▶ _What is needed_:
Reproduce every line of the material below word for word, keeping each field and its value in the same order.

::::::::::

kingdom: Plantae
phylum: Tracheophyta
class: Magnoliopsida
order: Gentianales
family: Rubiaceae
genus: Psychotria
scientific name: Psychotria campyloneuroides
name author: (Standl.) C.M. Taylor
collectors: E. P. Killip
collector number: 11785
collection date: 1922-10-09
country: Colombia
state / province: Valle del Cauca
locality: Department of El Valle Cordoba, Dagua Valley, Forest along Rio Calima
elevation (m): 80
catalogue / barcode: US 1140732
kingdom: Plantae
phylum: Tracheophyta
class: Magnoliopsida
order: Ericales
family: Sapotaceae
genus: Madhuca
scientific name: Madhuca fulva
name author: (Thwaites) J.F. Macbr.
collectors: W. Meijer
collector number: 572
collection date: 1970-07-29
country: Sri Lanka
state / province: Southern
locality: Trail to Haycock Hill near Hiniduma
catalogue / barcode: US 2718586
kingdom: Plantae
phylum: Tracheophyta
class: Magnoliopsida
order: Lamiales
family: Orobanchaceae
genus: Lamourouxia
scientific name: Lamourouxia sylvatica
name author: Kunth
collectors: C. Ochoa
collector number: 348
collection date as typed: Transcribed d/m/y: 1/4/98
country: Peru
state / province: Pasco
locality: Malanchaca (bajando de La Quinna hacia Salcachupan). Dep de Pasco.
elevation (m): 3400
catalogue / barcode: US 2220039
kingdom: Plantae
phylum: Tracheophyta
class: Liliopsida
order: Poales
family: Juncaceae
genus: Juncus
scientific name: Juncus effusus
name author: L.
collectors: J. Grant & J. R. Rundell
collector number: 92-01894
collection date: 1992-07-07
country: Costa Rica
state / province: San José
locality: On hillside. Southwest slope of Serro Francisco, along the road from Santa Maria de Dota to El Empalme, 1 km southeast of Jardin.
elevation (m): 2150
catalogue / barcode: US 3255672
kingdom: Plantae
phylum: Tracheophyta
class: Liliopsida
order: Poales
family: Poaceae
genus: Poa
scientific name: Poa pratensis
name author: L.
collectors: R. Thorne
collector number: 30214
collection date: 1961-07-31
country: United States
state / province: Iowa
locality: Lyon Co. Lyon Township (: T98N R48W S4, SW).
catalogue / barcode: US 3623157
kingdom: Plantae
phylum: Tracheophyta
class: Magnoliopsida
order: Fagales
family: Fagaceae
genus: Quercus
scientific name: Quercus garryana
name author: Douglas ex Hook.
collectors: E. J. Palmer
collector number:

::::::::::

▶ _Output below_:
kingdom: Plantae
phylum: Tracheophyta
class: Magnoliopsida
order: Gentianales
family: Rubiaceae
genus: Psychotria
scientific name: Psychotria campyloneuroides
name author: (Standl.) C.M. Taylor
collectors: E. P. Killip
collector number: 11785
collection date: 1922-10-09
country: Colombia
state / province: Valle del Cauca
locality: Department of El Valle Cordoba, Dagua Valley, Forest along Rio Calima
elevation (m): 80
catalogue / barcode: US 1140732
kingdom: Plantae
phylum: Tracheophyta
class: Magnoliopsida
order: Ericales
family: Sapotaceae
genus: Madhuca
scientific name: Madhuca fulva
name author: (Thwaites) J.F. Macbr.
collectors: W. Meijer
collector number: 572
collection date: 1970-07-29
country: Sri Lanka
state / province: Southern
locality: Trail to Haycock Hill near Hiniduma
catalogue / barcode: US 2718586
kingdom: Plantae
phylum: Tracheophyta
class: Magnoliopsida
order: Lamiales
family: Orobanchaceae
genus: Lamourouxia
scientific name: Lamourouxia sylvatica
name author: Kunth
collectors: C. Ochoa
collector number: 348
collection date as typed: Transcribed d/m/y: 1/4/98
country: Peru
state / province: Pasco
locality: Malanchaca (bajando de La Quinna hacia Salcachupan). Dep de Pasco.
elevation (m): 3400
catalogue / barcode: US 2220039
kingdom: Plantae
phylum: Tracheophyta
class: Liliopsida
order: Poales
family: Juncaceae
genus: Juncus
scientific name: Juncus effusus
name author: L.
collectors: J. Grant & J. R. Rundell
collector number: 92-01894
collection date: 1992-07-07
country: Costa Rica
state / province: San José
locality: On hillside. Southwest slope of Serro Francisco, along the road from Santa Maria de Dota to El Empalme, 1 km southeast of Jardin.
elevation (m): 2150
catalogue / barcode: US 3255672
kingdom: Plantae
phylum: Tracheophyta
class: Liliopsida
order: Poales
family: Poaceae
genus: Poa
scientific name: Poa pratensis
name author: L.
collectors: R. Thorne
collector number: 30214
collection date: 1961-07-31
country: United States
state / province: Iowa
locality: Lyon Co. Lyon Township (: T98N R48W S4, SW).
catalogue / barcode: US 3623157
kingdom: Plantae
phylum: Tracheophyta
class: Magnoliopsida
order: Fagales
family: Fagaceae
genus: Quercus
scientific name: Quercus garryana
name author: Douglas ex Hook.
collectors: E. J. Palmer
collector number:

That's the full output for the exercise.